My hairline's recession sped up a little the past few months. I think this may be a seasonal occurence for this time of year. Luckily, I have not yet suffered the misfortune of a bald spot, though I have had many dreams in which I have lost all of my hair that were so convincing I was actually surprised to still have my mop up top when I awoke. I'm determined to stay positive about the gradual recession of my hairline. I'm not losing hair. I'm gaining forehead. And who doesn't like head?
The applications for the woman of my dreams aren't exactly pouring in, although someone named Tim thinks I'm funny. His spelling is immaculate, but he doesn't qualify for the first requirement of being undeniably female. That's okay, though. I'm not losing hope. However, I think my previous paragraph may be hurting my potential desirability. Let the countdown for my application to Match.com begin!
Delighted. That is how I feel about the Colts victory over the hated Patriots last night. Simply delighted. The best part is that everyone was picking the Pats to win. Everyone...except me! I need to start sports betting. I could be a Thousandaire by now. Once you're a Thousandaire, it doesn't matter how far your hair recedes. Undeniable females would instinctively flock like the salmon of Capistrano.
Thursday, November 02, 2006
First, I need a list
I have officially entered the last year of my twenties, and I have a lot to still accomplish before I die. I had better hurry.
I'm going to post one of my animated strips on YouTube this weekend with a title page pointing to this fabulous blog. Who knows what might happen? Possibly nothing. Regardless, I will be able to scratch this off my list.
I am also accepting applications for the woman of my dreams. Requirements include that the woman is undeniably female and a good speller. Soon, this will be scratched off my list.
Now, I am scratching myself. I can scratch that off my list.
Now, I am sniffing my fingers. I can scratch that off my list.
Wednesday, November 01, 2006
It's a slow work day. There is not much to do, except for try to look as busy as possible to avoid an undeserved reprimand. I've been at work for two-and-a-half hours and have already read every news story, sports story, blog, and email I dare to view. We aren't really allowed to be on any website that's not a mapping site, but I like to live as an outlaw.

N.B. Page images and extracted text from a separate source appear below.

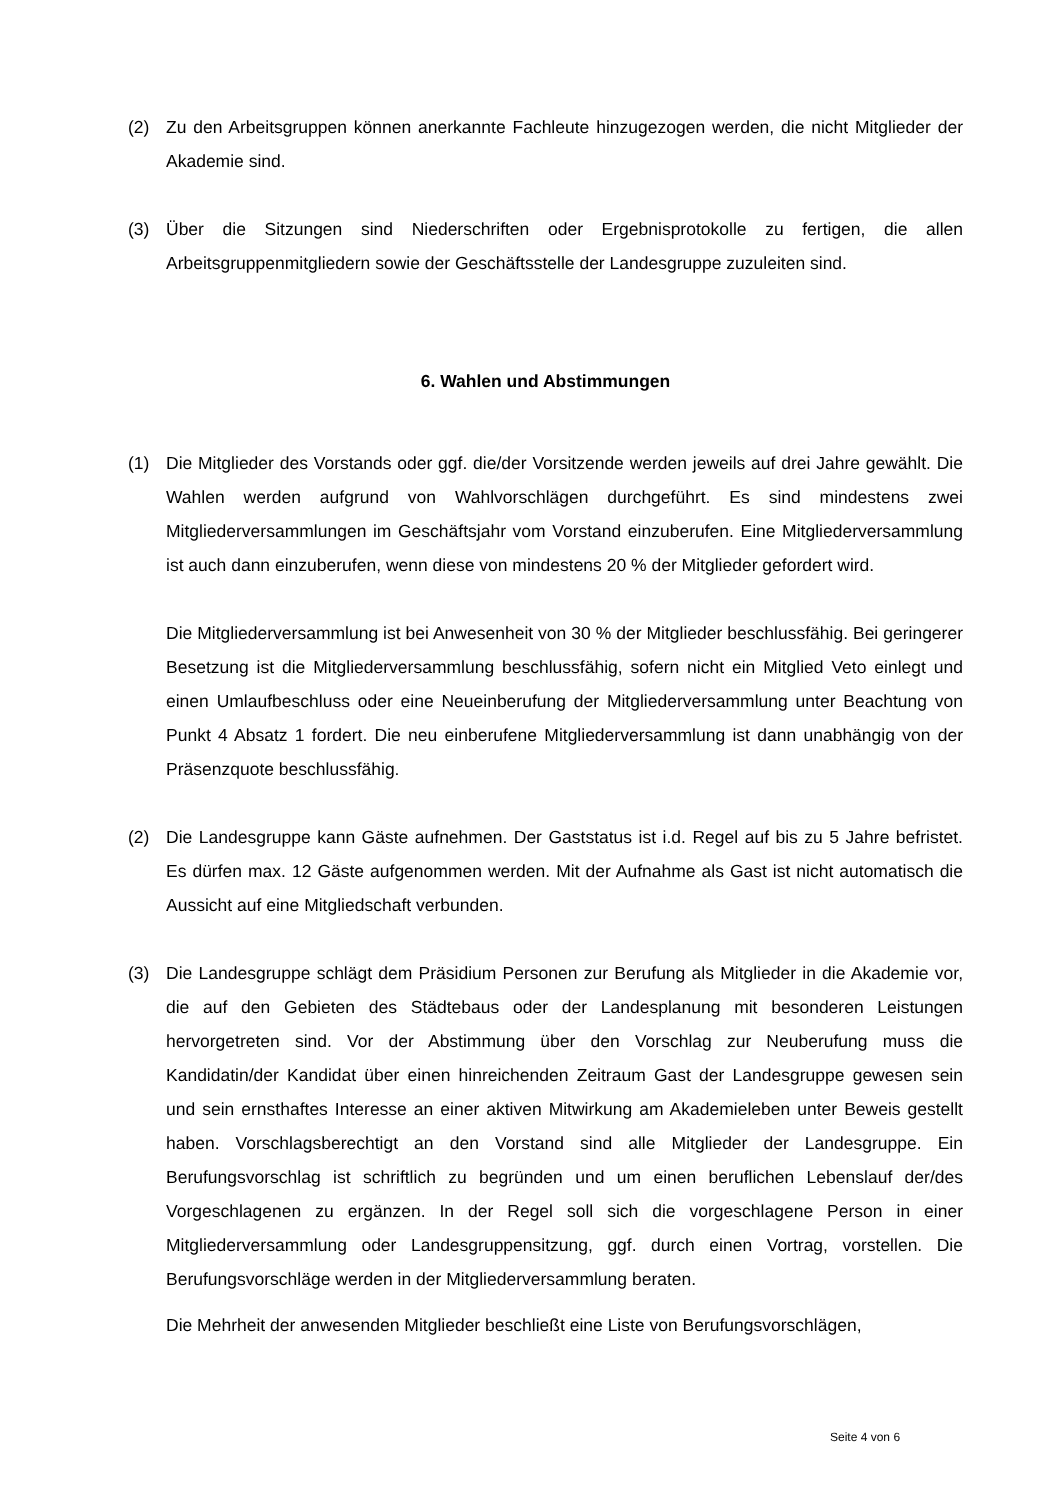(2) Zu den Arbeitsgruppen können anerkannte Fachleute hinzugezogen werden, die nicht Mitglieder der Akademie sind.
(3) Über die Sitzungen sind Niederschriften oder Ergebnisprotokolle zu fertigen, die allen Arbeitsgruppenmitgliedern sowie der Geschäftsstelle der Landesgruppe zuzuleiten sind.
6. Wahlen und Abstimmungen
(1) Die Mitglieder des Vorstands oder ggf. die/der Vorsitzende werden jeweils auf drei Jahre gewählt. Die Wahlen werden aufgrund von Wahlvorschlägen durchgeführt. Es sind mindestens zwei Mitgliederversammlungen im Geschäftsjahr vom Vorstand einzuberufen. Eine Mitgliederversammlung ist auch dann einzuberufen, wenn diese von mindestens 20 % der Mitglieder gefordert wird.
Die Mitgliederversammlung ist bei Anwesenheit von 30 % der Mitglieder beschlussfähig. Bei geringerer Besetzung ist die Mitgliederversammlung beschlussfähig, sofern nicht ein Mitglied Veto einlegt und einen Umlaufbeschluss oder eine Neueinberufung der Mitgliederversammlung unter Beachtung von Punkt 4 Absatz 1 fordert. Die neu einberufene Mitgliederversammlung ist dann unabhängig von der Präsenzquote beschlussfähig.
(2) Die Landesgruppe kann Gäste aufnehmen. Der Gaststatus ist i.d. Regel auf bis zu 5 Jahre befristet. Es dürfen max. 12 Gäste aufgenommen werden. Mit der Aufnahme als Gast ist nicht automatisch die Aussicht auf eine Mitgliedschaft verbunden.
(3) Die Landesgruppe schlägt dem Präsidium Personen zur Berufung als Mitglieder in die Akademie vor, die auf den Gebieten des Städtebaus oder der Landesplanung mit besonderen Leistungen hervorgetreten sind. Vor der Abstimmung über den Vorschlag zur Neuberufung muss die Kandidatin/der Kandidat über einen hinreichenden Zeitraum Gast der Landesgruppe gewesen sein und sein ernsthaftes Interesse an einer aktiven Mitwirkung am Akademieleben unter Beweis gestellt haben. Vorschlagsberechtigt an den Vorstand sind alle Mitglieder der Landesgruppe. Ein Berufungsvorschlag ist schriftlich zu begründen und um einen beruflichen Lebenslauf der/des Vorgeschlagenen zu ergänzen. In der Regel soll sich die vorgeschlagene Person in einer Mitgliederversammlung oder Landesgruppensitzung, ggf. durch einen Vortrag, vorstellen. Die Berufungsvorschläge werden in der Mitgliederversammlung beraten.
Die Mehrheit der anwesenden Mitglieder beschließt eine Liste von Berufungsvorschlägen,
Seite 4 von 6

I have also managed to write two new comic strips so far this morning. My mind goes through an incredible battle each strip. First I think that I will never be able to come up with another strip again. It's a terrible feeling of low self-worth and feebility. Then I suddenly come up with a situation. It appears out of blue. Today, for example, I remembered about how and why I learned to play the guitar. That's a perfect situation for a strip. Then I come up with a joke set up and punch that I think is funny enough to make a strip out of, and I squeeze it into 3 or 4 frames. Before I know it, I've written a new strip! I feel great! I bask in the glow of my accomplishment for a few minutes...and then I realize that I'll never be able to come up with another one ever again.